Oddly, socialist candidate Sanders has proven to be a formidable fundraiser. His primary opponents line up to sign on to a Green New Deal, increased marginal tax rates, Sanders’ own “Medicare-for-all,” and other “progressive” measures. He is bolstered by positive views of socialism among majorities of young people and Democrats. Understanding what Sanders means by Democratic Socialism has taken on a sense of urgency with his candidacy. He does not bother to note that the Nordic states rank among the most free-enterprise economies of the globe.
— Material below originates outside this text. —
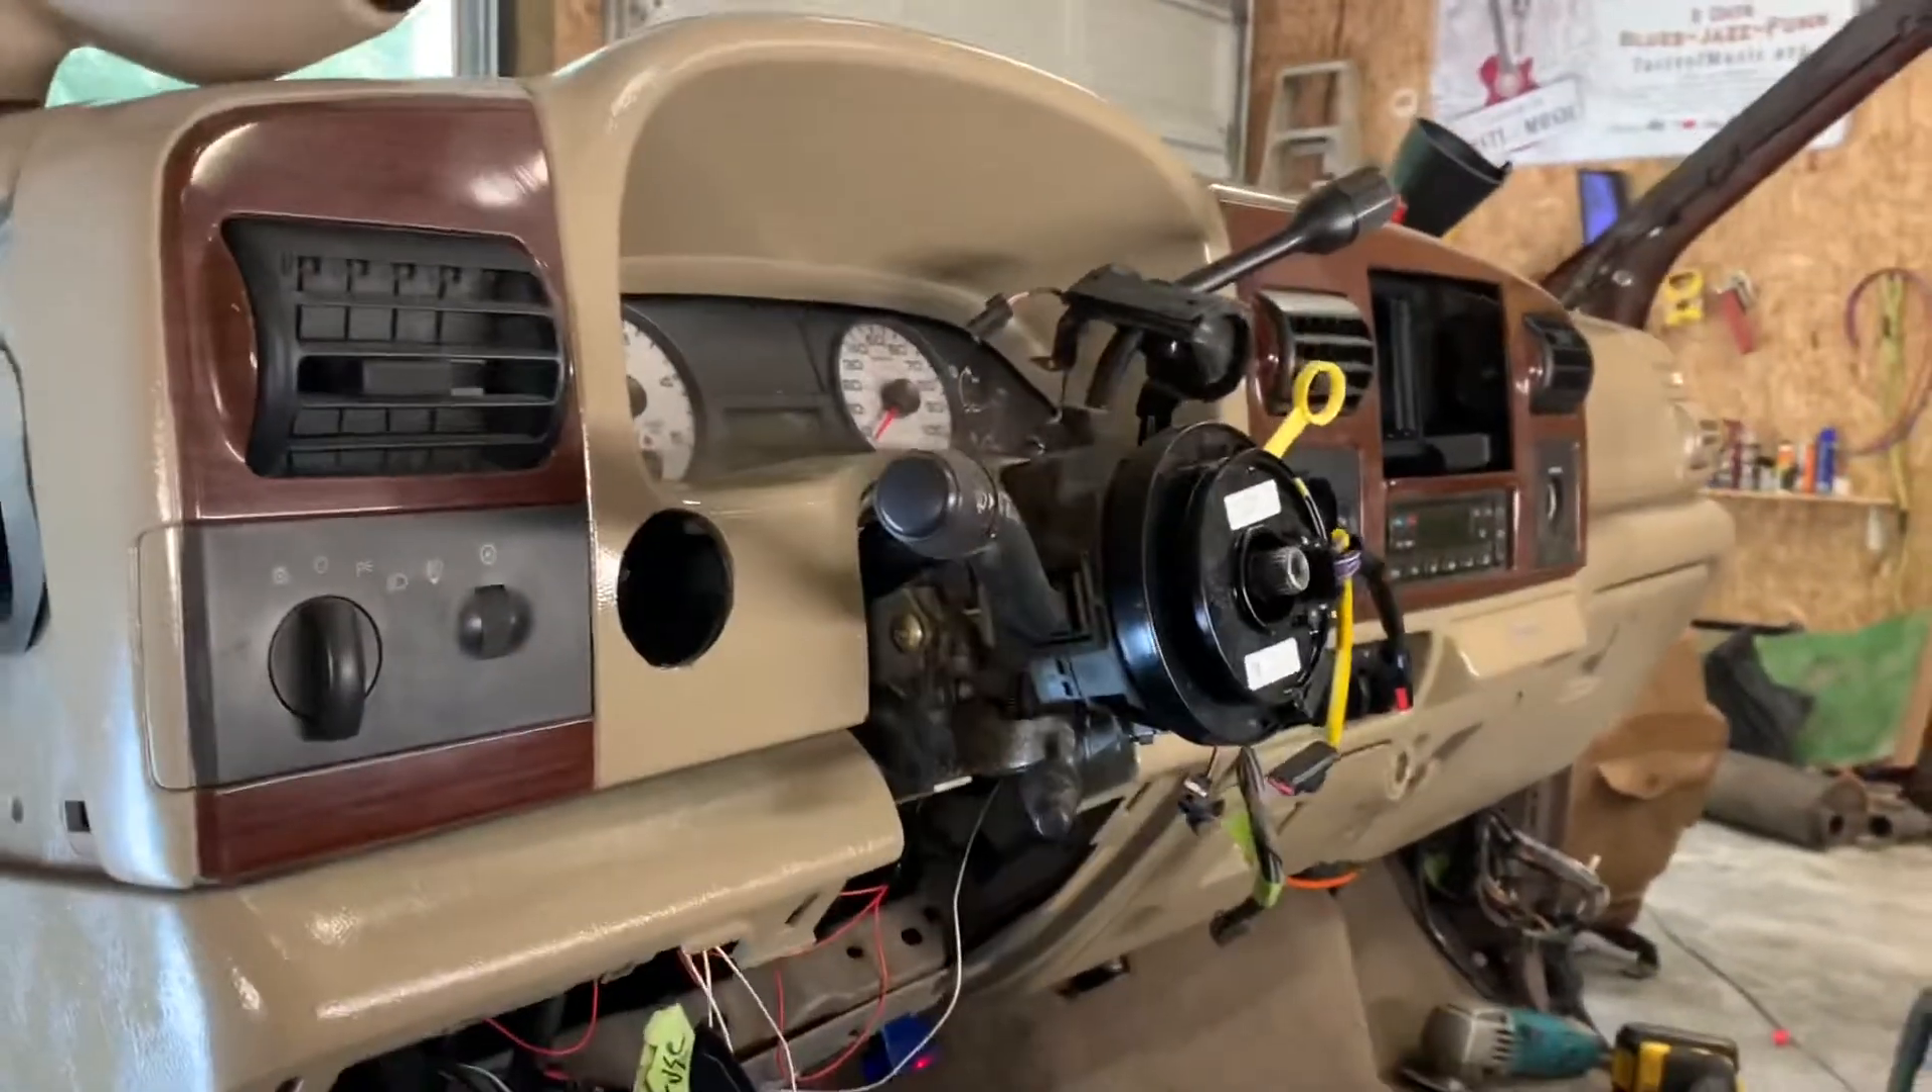So see the inside here it's kind of crazy still still a mess but I got the the dash in here looks pretty sweet.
Democracy 3 socialist paradise free#
When pressed further about his Democratic Socialism, he resorts to filibustering about the Scandinavian-like paradise of free medicine and education, guaranteed jobs, livable wages, and other free things he intends to introduce when elected. Sanders insists that he is not a “socialist” but a “Democratic Socialist,” as if the difference is self-explanatory. The media rarely pushes back on his standard platitudes, such as “we must create an economy that works for all, not just the very wealthy.” His two-minute video, promising to explain his brand of socialism, leaves the viewer clueless, probably deliberately. Sanders has spent a long political career obfuscating his true political beliefs. In the past few years, candidates identifying themselves as socialist have won more than 50 state and municipal offices, the latest being the election of five candidates to the Chicago city council. The 2018 elections of Alexandria Ocasio-Cortez (AOC) and Rashida Tlaib to the House added momentum to the socialist chic sweeping the country. Not a one-time fluke, Sanders currently ranks at the top of the crowded 2020 Democratic field. Socialism burst on the American political scene with Sanders’ strong bid for the 2016 Democratic presidential nomination. A staff writer for a DSA house publication could not be clearer: “In the long run, democratic socialists want to end capitalism…we want to end our society’s subservience to the market.”ĭoes Sanders agree? That is the question. The largest American socialist party, the Democratic Socialists of America (DSA), unlike Sanders, openly declares its intent to abolish capitalism as we know it. Sanders, however, is not the only self-declared “Democratic Socialist” around. He disarms critics by asserting that he is not a “socialist” but a “Democratic Socialist,” without defining what that means. Notably, Sanders reveals little about what socialism means to him, other than giving many things away free.


The candidacy of Bernie Sanders for the Democratic nomination raises the real prospect of an avowed socialist as President of the United States.